Namibia Students Union
- Formation: 2019
- Founded at: Windhoek
- Headquarters: Windhoek, Namibia
- Region served: Khomas
- President: Simon Amunime
- Vice President: Inna Hengari
- Secretary General: Bernard Kavau

= Students Union of Namibia =

Namibian students organisation

The Students Union of Namibia (SUN) is a students organisation in Namibia. It was formed in 2019 by a break-away faction of the Namibia National Students Organization (NANSO).

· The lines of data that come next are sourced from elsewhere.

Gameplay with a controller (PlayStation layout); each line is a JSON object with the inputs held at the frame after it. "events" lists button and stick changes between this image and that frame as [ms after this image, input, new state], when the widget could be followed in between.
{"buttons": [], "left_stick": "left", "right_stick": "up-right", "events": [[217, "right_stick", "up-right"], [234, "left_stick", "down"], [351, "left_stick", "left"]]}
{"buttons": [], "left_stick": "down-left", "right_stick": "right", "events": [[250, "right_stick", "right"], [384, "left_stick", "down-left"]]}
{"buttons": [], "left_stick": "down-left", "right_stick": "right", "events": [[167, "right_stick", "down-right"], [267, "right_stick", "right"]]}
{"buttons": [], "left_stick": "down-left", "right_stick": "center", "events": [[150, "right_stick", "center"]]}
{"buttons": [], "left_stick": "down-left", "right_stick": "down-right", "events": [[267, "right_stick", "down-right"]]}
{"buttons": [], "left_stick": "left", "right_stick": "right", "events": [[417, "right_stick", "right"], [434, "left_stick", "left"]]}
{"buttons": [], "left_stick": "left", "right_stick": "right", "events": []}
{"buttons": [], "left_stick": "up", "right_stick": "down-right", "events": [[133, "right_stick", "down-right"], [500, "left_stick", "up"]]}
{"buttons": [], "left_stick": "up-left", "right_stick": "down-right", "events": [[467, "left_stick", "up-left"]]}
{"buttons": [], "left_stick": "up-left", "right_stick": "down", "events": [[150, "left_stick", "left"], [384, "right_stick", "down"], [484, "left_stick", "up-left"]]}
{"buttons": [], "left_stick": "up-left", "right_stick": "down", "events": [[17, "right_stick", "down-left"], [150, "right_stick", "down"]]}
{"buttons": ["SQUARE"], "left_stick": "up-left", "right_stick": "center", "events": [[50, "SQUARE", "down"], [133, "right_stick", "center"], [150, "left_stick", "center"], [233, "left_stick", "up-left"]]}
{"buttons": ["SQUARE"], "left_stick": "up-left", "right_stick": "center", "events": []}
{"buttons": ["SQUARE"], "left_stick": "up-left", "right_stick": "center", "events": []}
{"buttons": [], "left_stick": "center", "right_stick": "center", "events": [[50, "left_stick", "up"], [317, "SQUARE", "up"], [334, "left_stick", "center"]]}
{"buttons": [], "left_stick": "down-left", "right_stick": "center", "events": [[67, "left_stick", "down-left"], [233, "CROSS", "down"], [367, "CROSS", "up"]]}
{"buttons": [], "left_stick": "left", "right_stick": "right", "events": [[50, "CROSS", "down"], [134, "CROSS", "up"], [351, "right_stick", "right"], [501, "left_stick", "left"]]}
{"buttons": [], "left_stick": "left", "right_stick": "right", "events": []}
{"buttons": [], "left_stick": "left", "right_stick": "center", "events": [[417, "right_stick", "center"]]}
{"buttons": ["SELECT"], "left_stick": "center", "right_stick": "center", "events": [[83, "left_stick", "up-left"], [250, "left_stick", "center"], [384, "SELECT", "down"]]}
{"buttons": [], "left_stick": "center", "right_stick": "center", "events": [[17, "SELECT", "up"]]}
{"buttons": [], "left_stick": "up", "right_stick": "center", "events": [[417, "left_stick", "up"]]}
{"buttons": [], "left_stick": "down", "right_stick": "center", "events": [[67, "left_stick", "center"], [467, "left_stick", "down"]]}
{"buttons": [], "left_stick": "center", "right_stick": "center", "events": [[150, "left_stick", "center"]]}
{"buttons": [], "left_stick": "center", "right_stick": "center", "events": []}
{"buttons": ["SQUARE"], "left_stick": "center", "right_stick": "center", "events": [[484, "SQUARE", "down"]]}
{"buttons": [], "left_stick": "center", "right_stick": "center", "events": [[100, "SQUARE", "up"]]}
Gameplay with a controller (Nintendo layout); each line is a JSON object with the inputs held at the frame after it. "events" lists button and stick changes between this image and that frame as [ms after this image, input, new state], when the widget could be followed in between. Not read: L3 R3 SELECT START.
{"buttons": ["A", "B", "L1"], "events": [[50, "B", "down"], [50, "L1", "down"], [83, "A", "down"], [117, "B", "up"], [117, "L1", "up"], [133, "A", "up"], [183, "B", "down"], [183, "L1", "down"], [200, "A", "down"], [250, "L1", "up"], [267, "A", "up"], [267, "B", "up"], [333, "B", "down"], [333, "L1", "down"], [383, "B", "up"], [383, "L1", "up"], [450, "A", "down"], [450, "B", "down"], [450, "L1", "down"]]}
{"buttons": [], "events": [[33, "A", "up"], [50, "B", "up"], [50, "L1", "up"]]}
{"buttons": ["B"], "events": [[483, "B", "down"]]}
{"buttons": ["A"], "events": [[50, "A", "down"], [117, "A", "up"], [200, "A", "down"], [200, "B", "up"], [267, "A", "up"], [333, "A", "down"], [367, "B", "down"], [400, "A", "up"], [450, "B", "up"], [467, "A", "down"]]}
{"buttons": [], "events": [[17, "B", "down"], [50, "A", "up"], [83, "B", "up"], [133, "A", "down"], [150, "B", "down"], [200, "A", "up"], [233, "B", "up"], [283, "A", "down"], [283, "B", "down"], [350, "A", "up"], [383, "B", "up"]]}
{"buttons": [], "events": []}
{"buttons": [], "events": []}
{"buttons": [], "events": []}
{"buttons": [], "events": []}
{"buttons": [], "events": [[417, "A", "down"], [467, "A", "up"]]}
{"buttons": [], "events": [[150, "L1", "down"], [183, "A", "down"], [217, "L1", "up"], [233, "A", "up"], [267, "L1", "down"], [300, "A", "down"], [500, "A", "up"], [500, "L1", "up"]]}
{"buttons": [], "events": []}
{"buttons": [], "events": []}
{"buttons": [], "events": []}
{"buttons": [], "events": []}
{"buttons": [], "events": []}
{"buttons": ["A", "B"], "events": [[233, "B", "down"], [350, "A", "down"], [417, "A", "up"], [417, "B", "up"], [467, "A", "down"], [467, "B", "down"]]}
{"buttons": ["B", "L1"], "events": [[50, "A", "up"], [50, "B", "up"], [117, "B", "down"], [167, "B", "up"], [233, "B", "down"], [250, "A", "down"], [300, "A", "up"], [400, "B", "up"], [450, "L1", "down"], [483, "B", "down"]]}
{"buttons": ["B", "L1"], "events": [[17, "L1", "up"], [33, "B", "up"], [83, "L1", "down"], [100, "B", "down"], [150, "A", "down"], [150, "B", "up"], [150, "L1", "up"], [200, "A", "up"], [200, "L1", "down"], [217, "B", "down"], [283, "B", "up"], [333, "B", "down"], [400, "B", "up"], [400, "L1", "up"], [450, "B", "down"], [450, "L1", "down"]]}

In 2019 NANSO members were involved in ideological differences over ways in which Namibian students needed to be represented. They accused the president of NANSO, its secretary general and secretary to the students president as being captured by members of the SWAPO Party Youth League. This preceded a public altercation aired on Namibian Broadcasting Corporation news in April 2019. In it, the president of NANSO was chased out of a meeting by student leaders accusing her of "selling out the struggle to politicians". This infighting at NANSO, until then the only national students' organisation, caused the suspension of some of its leaders and the withdrawal of a number of its members. Vice president of NANSO Bernard Kavau, Khomas regional coordinator Simon Amunime and president of the International University of Management Students' representative council Sheya Epaphras Ngolo were suspended by NANSO. They subsequently resigned altogether and formed the Students Union of Namibia.